Multiple studies have associated rare variants in SORL1 with an increased risk of Alzheimer’s disease. To achieve enough statistical power to detect an association—individual variants being quite rare, with many found in only a single carrier thus far—these studies analyzed sets of variants grouped according to the likelihood that they disrupt gene or protein function, often combined with the frequency of the variant in the study sample or population databases.
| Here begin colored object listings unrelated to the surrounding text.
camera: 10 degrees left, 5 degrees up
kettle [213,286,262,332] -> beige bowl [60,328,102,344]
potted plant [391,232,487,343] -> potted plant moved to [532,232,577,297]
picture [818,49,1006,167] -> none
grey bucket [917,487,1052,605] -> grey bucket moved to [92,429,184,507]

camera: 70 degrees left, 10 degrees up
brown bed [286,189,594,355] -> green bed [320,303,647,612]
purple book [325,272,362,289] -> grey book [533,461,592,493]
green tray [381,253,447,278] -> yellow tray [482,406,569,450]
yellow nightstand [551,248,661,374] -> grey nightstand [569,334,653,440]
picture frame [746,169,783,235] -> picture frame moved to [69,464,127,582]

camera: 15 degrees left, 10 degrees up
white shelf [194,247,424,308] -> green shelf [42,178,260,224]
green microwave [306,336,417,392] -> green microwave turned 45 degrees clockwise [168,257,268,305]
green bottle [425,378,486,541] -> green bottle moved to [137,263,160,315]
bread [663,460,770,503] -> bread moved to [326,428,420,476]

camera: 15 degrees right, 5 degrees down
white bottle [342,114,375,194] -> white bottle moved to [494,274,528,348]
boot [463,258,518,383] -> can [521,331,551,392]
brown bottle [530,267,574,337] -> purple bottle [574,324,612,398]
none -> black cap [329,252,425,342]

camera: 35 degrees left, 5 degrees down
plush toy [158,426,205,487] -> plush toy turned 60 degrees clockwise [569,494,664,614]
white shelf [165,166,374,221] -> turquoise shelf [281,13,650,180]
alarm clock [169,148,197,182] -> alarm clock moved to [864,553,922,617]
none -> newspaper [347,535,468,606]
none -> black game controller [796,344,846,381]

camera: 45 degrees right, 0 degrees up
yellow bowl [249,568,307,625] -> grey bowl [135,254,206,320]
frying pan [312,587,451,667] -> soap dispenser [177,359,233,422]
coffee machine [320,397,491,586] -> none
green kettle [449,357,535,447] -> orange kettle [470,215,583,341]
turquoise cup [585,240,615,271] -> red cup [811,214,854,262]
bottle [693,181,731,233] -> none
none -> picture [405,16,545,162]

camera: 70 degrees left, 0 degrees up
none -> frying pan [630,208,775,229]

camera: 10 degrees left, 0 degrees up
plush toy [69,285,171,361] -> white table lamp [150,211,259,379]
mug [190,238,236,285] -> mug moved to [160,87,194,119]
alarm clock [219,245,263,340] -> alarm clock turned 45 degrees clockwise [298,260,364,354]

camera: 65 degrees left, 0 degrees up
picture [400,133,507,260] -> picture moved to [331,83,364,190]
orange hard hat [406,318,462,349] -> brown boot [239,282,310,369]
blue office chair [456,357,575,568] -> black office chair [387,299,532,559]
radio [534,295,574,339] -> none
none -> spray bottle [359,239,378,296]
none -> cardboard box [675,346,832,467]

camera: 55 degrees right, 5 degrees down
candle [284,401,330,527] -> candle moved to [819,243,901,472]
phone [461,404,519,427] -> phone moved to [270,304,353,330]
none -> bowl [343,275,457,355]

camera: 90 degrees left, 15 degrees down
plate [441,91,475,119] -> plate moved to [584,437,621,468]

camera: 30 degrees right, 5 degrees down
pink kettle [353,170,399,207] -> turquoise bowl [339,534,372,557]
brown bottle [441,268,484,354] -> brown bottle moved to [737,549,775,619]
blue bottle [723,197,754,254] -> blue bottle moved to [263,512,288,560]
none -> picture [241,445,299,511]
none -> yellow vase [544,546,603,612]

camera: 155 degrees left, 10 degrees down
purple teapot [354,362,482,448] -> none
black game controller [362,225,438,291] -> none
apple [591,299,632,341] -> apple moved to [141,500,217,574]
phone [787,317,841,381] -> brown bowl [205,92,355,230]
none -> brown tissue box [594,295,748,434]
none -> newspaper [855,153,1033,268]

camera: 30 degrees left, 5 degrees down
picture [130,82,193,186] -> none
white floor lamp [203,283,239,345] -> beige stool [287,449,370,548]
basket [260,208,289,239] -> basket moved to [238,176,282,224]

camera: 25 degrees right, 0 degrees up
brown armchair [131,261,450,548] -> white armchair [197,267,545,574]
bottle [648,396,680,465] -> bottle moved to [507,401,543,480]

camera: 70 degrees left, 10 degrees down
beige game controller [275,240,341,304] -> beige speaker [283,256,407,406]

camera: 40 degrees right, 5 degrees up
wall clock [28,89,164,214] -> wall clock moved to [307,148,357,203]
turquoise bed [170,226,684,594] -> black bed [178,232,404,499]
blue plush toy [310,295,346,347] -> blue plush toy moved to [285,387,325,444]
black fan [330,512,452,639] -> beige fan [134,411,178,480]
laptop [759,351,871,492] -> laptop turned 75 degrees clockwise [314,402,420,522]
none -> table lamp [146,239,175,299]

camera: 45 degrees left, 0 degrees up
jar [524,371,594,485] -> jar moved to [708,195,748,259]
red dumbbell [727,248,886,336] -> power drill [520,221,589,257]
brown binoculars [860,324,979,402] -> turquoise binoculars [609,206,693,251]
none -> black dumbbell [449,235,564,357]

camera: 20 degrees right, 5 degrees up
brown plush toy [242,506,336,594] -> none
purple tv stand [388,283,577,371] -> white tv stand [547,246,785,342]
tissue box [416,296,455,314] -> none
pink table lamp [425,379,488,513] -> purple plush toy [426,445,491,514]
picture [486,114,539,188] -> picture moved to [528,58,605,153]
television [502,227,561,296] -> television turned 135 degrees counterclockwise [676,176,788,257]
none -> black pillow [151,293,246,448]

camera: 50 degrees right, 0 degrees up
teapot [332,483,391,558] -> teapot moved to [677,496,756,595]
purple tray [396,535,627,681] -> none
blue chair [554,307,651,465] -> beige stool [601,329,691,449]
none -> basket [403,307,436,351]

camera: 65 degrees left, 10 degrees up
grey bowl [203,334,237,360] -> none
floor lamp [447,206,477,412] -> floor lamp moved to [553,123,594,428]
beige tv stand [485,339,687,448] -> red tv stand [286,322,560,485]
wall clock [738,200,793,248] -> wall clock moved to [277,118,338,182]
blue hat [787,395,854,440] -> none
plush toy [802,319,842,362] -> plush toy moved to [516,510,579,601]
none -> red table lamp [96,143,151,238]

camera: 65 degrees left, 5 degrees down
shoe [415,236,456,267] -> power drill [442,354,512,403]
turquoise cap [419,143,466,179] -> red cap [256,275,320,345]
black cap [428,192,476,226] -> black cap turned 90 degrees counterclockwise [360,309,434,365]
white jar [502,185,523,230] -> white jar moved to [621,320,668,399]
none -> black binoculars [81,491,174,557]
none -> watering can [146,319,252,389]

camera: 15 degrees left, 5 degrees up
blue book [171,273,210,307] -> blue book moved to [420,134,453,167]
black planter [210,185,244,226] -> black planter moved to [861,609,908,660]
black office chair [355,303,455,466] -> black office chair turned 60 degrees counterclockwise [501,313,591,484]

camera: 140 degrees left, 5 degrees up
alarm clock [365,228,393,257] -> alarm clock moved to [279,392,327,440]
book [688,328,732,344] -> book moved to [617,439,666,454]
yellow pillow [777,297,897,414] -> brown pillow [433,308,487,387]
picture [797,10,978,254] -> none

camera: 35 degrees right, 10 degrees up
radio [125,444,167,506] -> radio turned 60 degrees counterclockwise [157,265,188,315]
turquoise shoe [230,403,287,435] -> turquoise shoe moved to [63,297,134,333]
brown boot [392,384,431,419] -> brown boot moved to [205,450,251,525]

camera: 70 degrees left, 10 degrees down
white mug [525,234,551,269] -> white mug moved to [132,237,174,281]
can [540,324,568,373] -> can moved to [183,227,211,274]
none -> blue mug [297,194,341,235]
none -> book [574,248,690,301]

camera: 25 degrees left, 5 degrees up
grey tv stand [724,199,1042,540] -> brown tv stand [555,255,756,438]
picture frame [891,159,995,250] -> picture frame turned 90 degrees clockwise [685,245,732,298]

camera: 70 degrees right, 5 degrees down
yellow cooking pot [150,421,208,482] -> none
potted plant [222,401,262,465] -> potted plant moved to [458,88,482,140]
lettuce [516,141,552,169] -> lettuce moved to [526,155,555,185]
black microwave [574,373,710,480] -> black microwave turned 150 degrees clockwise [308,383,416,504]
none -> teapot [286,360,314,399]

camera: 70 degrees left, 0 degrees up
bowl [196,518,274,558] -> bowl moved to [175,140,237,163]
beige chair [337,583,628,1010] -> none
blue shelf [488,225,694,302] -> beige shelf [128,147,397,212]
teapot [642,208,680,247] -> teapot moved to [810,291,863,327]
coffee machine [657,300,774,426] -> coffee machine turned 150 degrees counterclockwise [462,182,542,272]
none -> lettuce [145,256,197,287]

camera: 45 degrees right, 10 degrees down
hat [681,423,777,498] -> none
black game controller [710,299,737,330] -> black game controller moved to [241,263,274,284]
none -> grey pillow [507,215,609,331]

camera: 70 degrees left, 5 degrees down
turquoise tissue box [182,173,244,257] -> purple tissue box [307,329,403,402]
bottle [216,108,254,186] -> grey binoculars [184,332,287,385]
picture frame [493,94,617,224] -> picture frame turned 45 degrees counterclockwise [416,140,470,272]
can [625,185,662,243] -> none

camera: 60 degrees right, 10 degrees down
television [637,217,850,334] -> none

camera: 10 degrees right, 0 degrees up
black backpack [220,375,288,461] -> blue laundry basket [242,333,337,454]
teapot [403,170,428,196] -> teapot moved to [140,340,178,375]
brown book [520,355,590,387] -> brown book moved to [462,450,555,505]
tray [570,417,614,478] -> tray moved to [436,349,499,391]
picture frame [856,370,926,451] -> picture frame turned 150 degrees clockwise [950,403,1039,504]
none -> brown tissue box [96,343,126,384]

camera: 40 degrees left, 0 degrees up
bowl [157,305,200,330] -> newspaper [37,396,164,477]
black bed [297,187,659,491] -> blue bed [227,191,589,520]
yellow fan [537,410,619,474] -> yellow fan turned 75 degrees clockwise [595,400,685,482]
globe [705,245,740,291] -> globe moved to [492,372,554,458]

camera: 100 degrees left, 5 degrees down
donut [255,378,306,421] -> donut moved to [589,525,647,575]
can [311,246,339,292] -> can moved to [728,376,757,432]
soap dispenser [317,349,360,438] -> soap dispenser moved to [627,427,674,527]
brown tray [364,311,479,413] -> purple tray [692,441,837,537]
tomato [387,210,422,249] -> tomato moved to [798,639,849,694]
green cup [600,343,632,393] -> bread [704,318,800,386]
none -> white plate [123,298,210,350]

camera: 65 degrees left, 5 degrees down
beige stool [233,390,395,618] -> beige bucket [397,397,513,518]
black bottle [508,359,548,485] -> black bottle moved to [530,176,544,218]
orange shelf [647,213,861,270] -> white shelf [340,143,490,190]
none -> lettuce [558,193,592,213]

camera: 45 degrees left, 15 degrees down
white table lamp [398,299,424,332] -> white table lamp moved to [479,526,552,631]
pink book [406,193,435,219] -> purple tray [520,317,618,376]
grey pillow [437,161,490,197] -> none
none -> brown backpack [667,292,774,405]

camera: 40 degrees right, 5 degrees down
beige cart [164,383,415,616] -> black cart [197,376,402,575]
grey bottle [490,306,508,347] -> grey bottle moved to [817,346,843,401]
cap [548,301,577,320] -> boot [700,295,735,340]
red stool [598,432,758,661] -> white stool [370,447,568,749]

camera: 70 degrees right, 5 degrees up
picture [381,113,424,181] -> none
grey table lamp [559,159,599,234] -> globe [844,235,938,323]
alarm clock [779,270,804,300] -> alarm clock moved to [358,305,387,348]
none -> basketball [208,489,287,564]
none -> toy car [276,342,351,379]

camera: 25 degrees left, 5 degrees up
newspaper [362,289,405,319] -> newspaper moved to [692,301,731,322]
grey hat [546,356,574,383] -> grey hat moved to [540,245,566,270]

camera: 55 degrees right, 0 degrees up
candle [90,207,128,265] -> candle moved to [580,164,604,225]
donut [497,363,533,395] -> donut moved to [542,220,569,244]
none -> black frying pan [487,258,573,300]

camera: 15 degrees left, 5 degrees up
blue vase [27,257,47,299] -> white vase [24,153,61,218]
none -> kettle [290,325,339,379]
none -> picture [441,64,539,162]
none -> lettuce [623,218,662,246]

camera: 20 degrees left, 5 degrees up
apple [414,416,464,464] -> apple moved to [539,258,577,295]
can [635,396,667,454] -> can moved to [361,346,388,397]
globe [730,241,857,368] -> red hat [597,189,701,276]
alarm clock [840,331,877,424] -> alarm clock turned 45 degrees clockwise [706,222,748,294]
The figure below illustrates key findings from these studies. Results shown met each study’s criterion for statistical significance. See the cited studies for methods and additional findings.

• high-priority
• loss-of-function
• strictly-damaging
• CADD > 30
• Revel >0.75
• Revel >0.50
• Revel >0.25

High priority: Variants located at a position designated by Andersen et al. as high priority, plus variants in the VPS10P and 10CC domains with REVEL scores > 0.5. Loss-of-function: nonsense, frameshift, and splicing; referred to as “disruptive” by Nicolas et al., 2016 and as “protein-truncating” by Bellenguez et al., 2017; Campion et al., 2019; and Holstege et al., 2023. Strictly damaging: predicted deleterious by SIFT, PolyPhen-2, and MutationTaster; referred to as “Mis3” by Campion et al., 2019. Risk allele frequencies from ExAC (Holstege et al., 2017), ExAC or ADES-FR (Alzheimer’s Disease Exome Sequencing Project-France) (Bellenguez et al., 2017), ExAC and study sample (Raghaven et al., 2018), gnomAD (Campion et al., 2019; Holstege et al., 2022), gnomAD or study sample (Holstege et al., 2023), and study sample (Nicolas et al., 2016).